Firstly, Article 1162(2) of the CCP does not apply when the arbitration agreement is concluded with consumers. An arbitration clause covering disputes arising from contracts to which a consumer is a party may be executed only after the dispute has arisen and must be made in writing (within the meaning of Article 1161(1) CCP, i.e. with a wet-ink or qualified electronic signature).

Secondly, conclusion of an arbitration agreement by means of remote communication may not be sufficient in the case of so-called arbitration clauses by reference.

In accordance with the second sentence of Article 1162(2) of the CCP, reference in an agreement to a document containing a provision to take a dispute before an arbitration tribunal, complies with the requirements concerning the form of an arbitration clause if such agreement is made “in writing” and there is a reference incorporating that clause into the agreement (the so-called arbitration clause by reference).

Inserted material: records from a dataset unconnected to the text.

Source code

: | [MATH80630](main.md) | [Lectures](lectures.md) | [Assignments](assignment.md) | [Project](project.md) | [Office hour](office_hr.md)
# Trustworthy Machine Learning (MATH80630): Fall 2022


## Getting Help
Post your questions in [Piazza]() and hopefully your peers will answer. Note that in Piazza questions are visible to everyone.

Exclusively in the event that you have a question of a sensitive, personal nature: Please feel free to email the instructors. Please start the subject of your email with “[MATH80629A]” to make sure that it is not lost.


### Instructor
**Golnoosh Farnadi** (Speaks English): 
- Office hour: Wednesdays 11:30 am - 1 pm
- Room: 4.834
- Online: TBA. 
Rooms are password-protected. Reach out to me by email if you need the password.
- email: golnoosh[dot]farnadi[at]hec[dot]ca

In accordance with the views presented by Polish legal scholars, “in writing” is when an agreement containing a reference to an arbitration clause included in another document was concluded with handwritten signature or a qualified electronic signature. In other words, there is no possibility to conclude arbitration agreement by reference included in a statement made by means of remote communication.

 

Is It Safe?

A party may file a motion to set aside an arbitral award issued in Poland if, inter alia, there was no arbitration clause, or an arbitration clause is void, invalid or has expired in accordance with relevant law. For the same reasons, the court may refuse to recognize or confirm enforcement of a judgment of an arbitration court issued abroad.

It is acknowledged that invalidity of an arbitration clause arises, inter alia, when the proper form has not been complied with in accordance with Article 1162 of the CCP. In this regard, an arbitration clause may be perceived as invalid e.g., if it is included in an audio / videophone recording exchanged between the parties or the document with an arbitration clause does not contain the parties’ signatures (in any form) or has not been exchanged by means of remote communication which enable its content to be recorded.

That being said, considering the liberalized requirements for conclusion of an arbitration agreement as well as the wide interpretation of the notion “in writing”, there are no potential obstacles under Polish law to enforcement of arbitral awards if the arbitration agreement is concluded, for example, by qualified electronic signature or via e-mails.

Moreover, it should be noted that, under Article IV.1(b) of the 1958 New York Arbitration Convention as well as Article 1213(1) of the CCP, it is required to enclose the original or an officially certified copy of the arbitration clause with the party’s petition to obtain recognition and/or enforcement of an arbitral award. If the arbitration agreement is concluded via telegram or e-mail, some may say that such original or certified copy of the arbitration clause does not exist. In this regard, the Polish Supreme Court has stated that the requirements for presentation of an arbitration agreement in Article IV(1) must be considered taking into account the form in which the agreement may have been concluded. The Supreme Court emphasised that, in the event the arbitration agreement is concluded via e-mail, there is no “original” thereof within the meaning of Article IV(1)(b) of 1958 New York Arbitration Convention; in such a case, supplying the court with written confirmation of the agreement (e.g., print-out of e-mails) is sufficient (see the decision of 13 September 2012, case no. V CSK 323/11).

 

Final Remarks

The Polish rules on the conclusion of arbitration agreements move with the times and meet the current business needs. So, if you and your counterparty have a qualified electronic signature or e-mail, you can effectively conclude an agreement containing an arbitration clause without ever meeting each other.